We're going to do the second half of "Big Sur."
Big Sur is located between Santa Barbara where I live and Carmel, oh, it's a ways up there.
It's absolutely beautiful on Highway 1.
So we are going to do it now, this is all dry.
This is from the first stage; this is our completed stage.
And again, as we did the first time, I dipped into Walnut Oil, and I put some of this on.
As you noticed, and I've said before, and I'll say it each time, that does not cover evenly.
This helps it be even and kind of reduces the amount a little bit, so it's not too runny.
Great.
And as we did before, we're going to start in the sky and work our way down.
So up in the sky I have a mixture of, let's see, this is 4 Phthalo Blue and 1 White.
So the Phthalo Blue is very powerful.
And when I put this on, I'll put a little bit on, like that, then take the paper towel and kind of spread it over and around, and at the same time it removes just a little bit.
So you don't have any real sharpness to it.
We're going to have clouds that'll work into that little bit.
And while I have it on the brush, I'll come over here.
You can see there's just a little bit peeking down there.
This gives a nice help towards featuring the middle of the sky.
So you have that contrast on both sides.
Oops.
I'm going to take another paper towel and just wipe a little bit more.
That's better.
And this, as you might note, this is kind of uneven, the clouds are working to that.
This is kind of even so you get a little bit of the character of the cliffs.
So now we'll come with some sky lights, cloud lights.
Yellow Ochre, 2 Yellow Ochre to 1 White.
I'm going to change the formula.
2 White, 1 Yellow Ochre.
Let's see if, oo, I'm sorry, you have to go to the back of the bus.
We'll take another fan brush who needs to get time in to earn a letter on the football team.
Oh, that's what I want.
Thank goodness.
Okay, so I'll put this on, and I'll soften just a little bit into the cliffs on the right side.
Now your sun, you always ask where is the sun coming from?
It's coming from the upper right, and it just hits that cloud a little bit.
And we come down to the next cloud, here's the next one.
And what's so nice about this, we'll just kind of tip it a little bit and still make use of what was done before.
And as I go out to the left-- I'll come back and blend these a little bit more.
Just a little bit in here and a little bit in there.
It gives a little bit of balance to the sky.
I notice even up here, I need to go out to the left.
You can sit on the second seat now.
Boy, you came through right when I needed you.
Wipe the brush.
And I'm pushing up into that a little bit.
Some of the light needs to fade out slightly so you get the form of the clouds.
Okay, let's take a clean-- you're a clean fan brush.
Just gently blend that.
This one, I need to make sure that I'm pushing into the cliffs a little bit So they're not quite as featured.
Okay now, let's take another little color.

DATA ▸
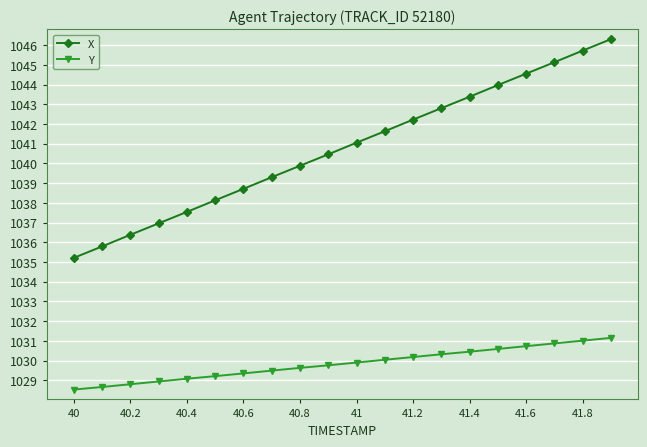

What is the value of the Y point at the 3rd from the left?

1028.8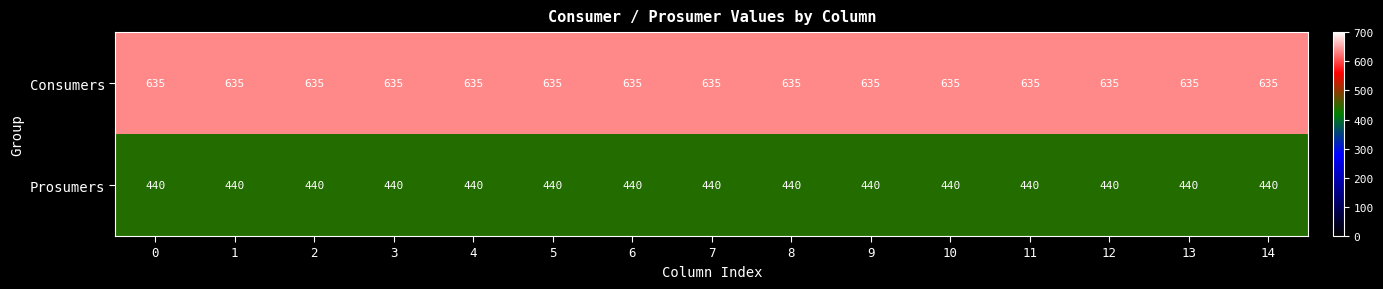

List the series in order of their peak value, highest first.

Consumers, Prosumers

WHAT TO DO ▸
A) In the painting demonstration, rewrite the part that opens with the words containing "It's coming from" and closes with "to the sky.", changing "upper right" to "upper left".
B) Name every paint color the painting demonstration mentions.
The material has no connection to the painting demonstration.

TASK ANSWERS ▸
A)
It's coming from the upper left, and it just hits that cloud a little bit.
And we come down to the next cloud, here's the next one.
And what's so nice about this, we'll just kind of tip it a little bit and still make use of what was done before.
And as I go out to the left-- I'll come back and blend these a little bit more.
Just a little bit in here and a little bit in there.
It gives a little bit of balance to the sky.

B) Phthalo Blue, White, Yellow Ochre